Eddie went a shade paler. ‘Wait. Hold on. Later on, after closing time, I was stacking crates in the alley when I saw Paulie hanging about with this big black geezer and this woman.’
‘Good-looking woman with black hair?’
Eddie nodded. ‘Real corker. Looked like she stepped out of a lads’ mag.’
Alex thought hard. So Rudi Bertolino hadn’t betrayed her. He’d been used to feed her information that would lead her into a trap. But how had Stone’s people known he was her informant?
‘Where does Paulie live?’ she asked Cheap Eddie.
‘Harlesden somewhere.’
‘You’ll have to do better than that, Eddie.’
‘I don’t have the address, honest.’ He gulped. Sweat poured off his nose and through the white bristles over his upper lip. ‘But I can get it.’

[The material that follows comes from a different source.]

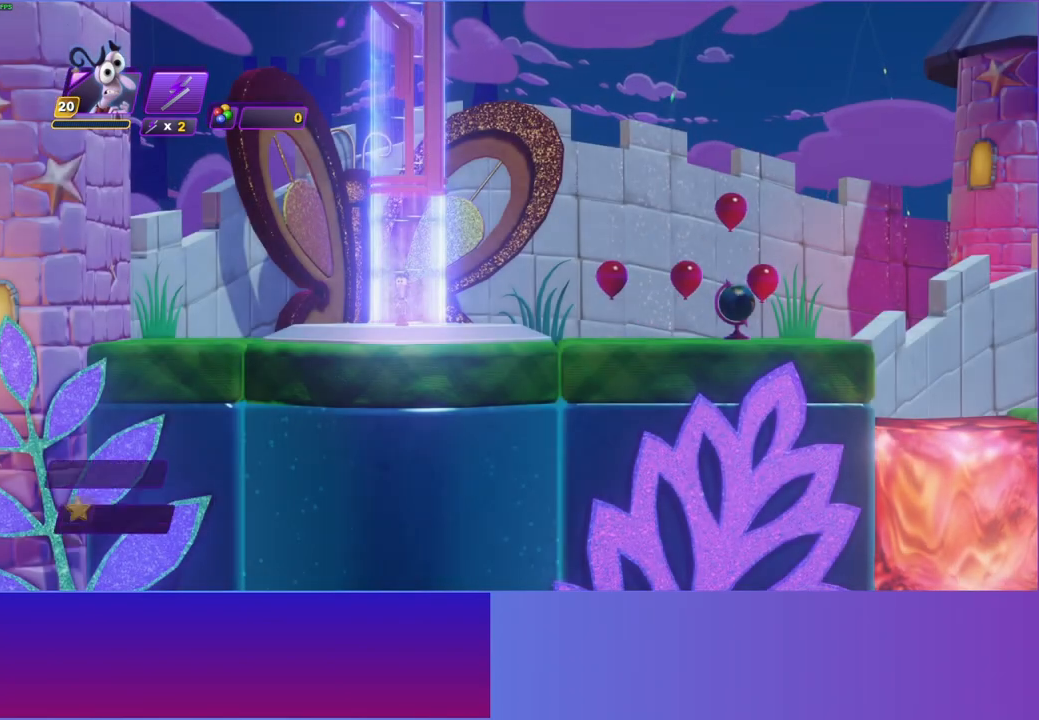
{"buttons": ["B"], "left_stick": "right", "right_stick": "center", "events": [[117, "B", "down"], [217, "B", "up"], [317, "B", "down"], [400, "B", "up"], [500, "B", "down"]]}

Alex let him go, and he slumped back into his armchair, breathing hard. She holstered the revolver and grabbed his wrist and a ballpoint pen from his desk.
‘You call me on this number,’ she said as she wrote it across the back of his chubby hand. ‘I’d better hear from you, Eddie. And I’d better not find out you talked to anyone about our chat. Either way, I’ll be back here to finish it.’